■ **Required work**
Retype the court judgment word for word from "Date of Decision: 23.05.2016" to "for the respondent.".

■ **Excerpted text**
In the High Court of Punjab and Haryana at Chandigarh

Crl. Misc. No. M-24081 of 2015

Date of Decision: 23.05.2016

Rajbala and others ……Petitioners

Versus

Seema Gupta …..Respondent

CORAM : HON’BLE MRS. JUSTICE ANITA CHAUDHRY

Present: Mr. Anshul Mangla, Advocate for the petitioners.

Mr. Vivek Khatri, Advocate for the respondent.


ANITA CHAUDHRY, J(ORAL)

 

  1. This petition has been filed under Section 482 Cr.P.C. for quashing the criminal complaint bearing No. RBT-03-2 dated 6.6.2003 filed under Section 12, 17, 18, 19, 20, 21, 22 of the Protection of Women from Domestic Violence Act, 2005 (Annexure P-1) and the order dated 6.6.2013 and all the consequent proceedings arising out of the same.
  2. The petitioners have been summoned in the complaint filed under the Domestic Violence Act, 2005 (‘Act’ for short). The petitioners are the relatives of the husband of the complainant. The husband of the complainant had died on 21.4.2010 in a road accident. The complaint was filed against the mother-in-law, father- in-law, three married sisters-in-law and their husbands. It has been filed 13 years after the marriage and three years after the death of the husband. The petitioners have pleaded that false allegations had been levelled and they had never claimed custody of the minor children and the married sisters-in-law along with their husbands were residing separately and the petition has been filed only to harass them. The complainant was seeking maintenance and a separate residence as well as damages and a restraint order against any domestic violence. The complainant as per her allegations had left the matrimonial home on 1.11.2012. It was pleaded that she had been denied a right in the property.
  3. The trial Magistrate issued notice to the respondents heard both the sides on the application claiming interim maintenance as well as interim order qua residence in the shared household. The trial Court recorded a finding that the respondent had failed to show that her husband had any right in the house, the property was in the name of the mother-in-law and relying upon the decision of the Apex Court in ‘S.R.Batra and another versus Smt. Taruna Batra 2007(1) DMC 1(SC)’ interim maintenance and relief of residence was denied. The case was thereafter fixed for the presence of the remaining respondents.
  4. I have heard the counsel for the parties and have perused the documents placed on record.
  5. Counsel for the petitioners have vehemently contended that the petitioners are the close relatives of the husband and were living separately and there was no single instance of domestic violence and the complaint had been filed three years after the death. It was urged that the trial Magistrate without even ascertaining the correctness of the allegations and without ascertaining whether all of them were living together, had issued notice. It was urged that no specific instance has been given in the complaint and vague allegations of taunts and beatings and wild allegations that the brothers-in-law and father-in-law pressurized her to maintain relations with them have been levelled. It was urged that the complainant and her husband were living in Chandigarh and petitioners No. 1 to 6 are living in different districts of Haryana, the sisters-in-law were living with her husbands in separate residence and the proceedings were only an abuse of the process of law. Reliance was placed upon Suo Motu versus Ushaben Kishorbhai Mistry 2016(2) R.C.R. (Criminal) 421, Om Parkash Syngal and others versus Aditi Garg 2016(2) R.C.R. (Criminal) 12, Chandrawati Devi and others versus State of Bihar and another 2014(4) ECrC 53, Inderjit Singh Grewal versus State of Punjab and another 2011(4) R.C.R. (Criminal) 1, Ashish Dixit and others versus State of U.P. and another 2013(2) R.C.R. (Criminal) 340, Devanand Baliram Wankhade and others versus State of Maharashtra and others 2015 All MR (Crl.) 3618, Anoop and others versus Vani Shree 2015(2) R.C.R. (Criminal) 989, Smt. Geeta and others versus State of U.P. and another 2014(5) R.C.R. (Criminal) 577 and Nandan Singh Manrai versus State and others 2011(2) R.C.R. (Criminal) 271.

■ **Source material**
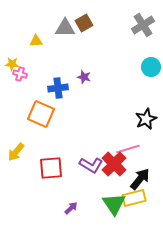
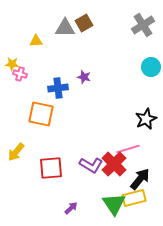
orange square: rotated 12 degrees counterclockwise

■ **Solution to the problem**
Date of Decision: 23.05.2016

Rajbala and others ……Petitioners

Versus

Seema Gupta …..Respondent

CORAM : HON’BLE MRS. JUSTICE ANITA CHAUDHRY

Present: Mr. Anshul Mangla, Advocate for the petitioners.

Mr. Vivek Khatri, Advocate for the respondent.